WORK TO DO »
a) Reproduce the passage of the drowning-risk article that begins at the words "Ahead of the" and stops after "face from drowning.".
b) Carry on the drowning-risk article from the point where it ends.

PROVIDED TEXT »
Start

Ahead of the long weekend Water Safety New Zealand is warning New Zealanders aged over 45 that they have a distorted perception of the risk they face from drowning.
Three years of surveying people around risk perception has revealed the 65+ age group perceive those aged 15 to 24 to be at the greatest risk, while only 1% of respondents thought it was their own age group. The reality is in 2018 the 65+ age group had the highest number of preventable* drowning fatalities with 17 (12 male and five female) and also the highest number over the last three years (41 fatalities over 2016,17,18)
Those aged 45 – 54 years also perceived 15 – 24 year olds to be at the greatest risk of drowning, while only 2% identified their own age group. The reality is this age group had the second highest amount of preventable fatalities with 11 (Six male and five female) and also the second highest over the last three years (40 fatalities over 2016,17,18)
WSNZ CEO Jonty Mills says this research shows a disconnect between perception and reality when it comes to drowning risk. “People are staying active longer but we see it time and time again when it comes to drowning fatalities that people over estimate their ability and under estimate the risk” says Mills.
A closer look at the 17 fatalities for the 65+ in 2018 shows 11 of them were accidental immersions. “The number of immersion incidents shows how careful people need to be around any body of water, and especially if you have health or mobility issues” says Mills.

End

(Extracted records)
Start

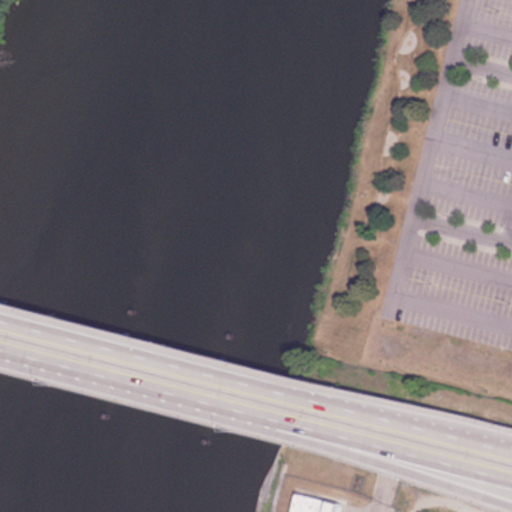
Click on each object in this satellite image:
river: (167, 256)
road: (153, 357)
road: (85, 368)
road: (179, 393)
road: (409, 423)
road: (349, 436)
road: (396, 448)
road: (348, 451)
building: (316, 504)
building: (316, 504)
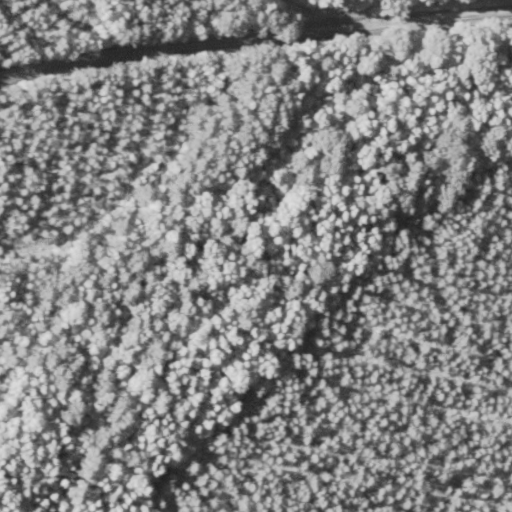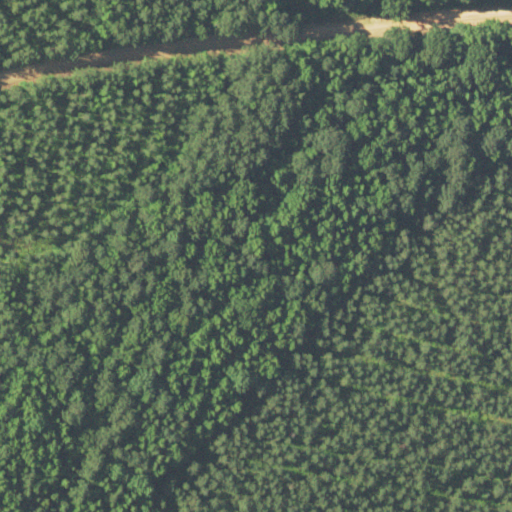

End

THE RESULTS »
a)
Ahead of the long weekend Water Safety New Zealand is warning New Zealanders aged over 45 that they have a distorted perception of the risk they face from drowning.

b)
The data also shows that while swimming is a popular low impact exercise for older people, it comes with risk with five preventable fatalities from this activity. Five of the 65+ fatalities also occured in home pools. “From a drowning prevention perspective we would advise people never to swim alone or to use a supervised facility, where you have help if something goes wrong” says Mills.
Baths and spa pools all feature in the fatalities for this age group and four of them involved alcohol. “Avoid alcohol when you’re in or near the water and always make sure you have help nearby should you need it.”
For activities in the 45 - 54 year old age group that led to preventable fatalities in 2018 six were immersion incidents, two were land based fishing, one was kayaking, one free diving and one swimming.
Jonty Mills says this shows the broad nature of this country’s drowning problem. “New Zealanders love recreating in, on and around water but too many people are losing their lives. We want people to make smarter decisions so they come home to their families at the end of the day.”
WSNZ hopes this research will serve as a wake up call for older generations of New Zealanders. “I hope they will take a closer look at the importance they place on water safety, and recognise the risks when taking part in water based recreation” says CEO Jonty Mills.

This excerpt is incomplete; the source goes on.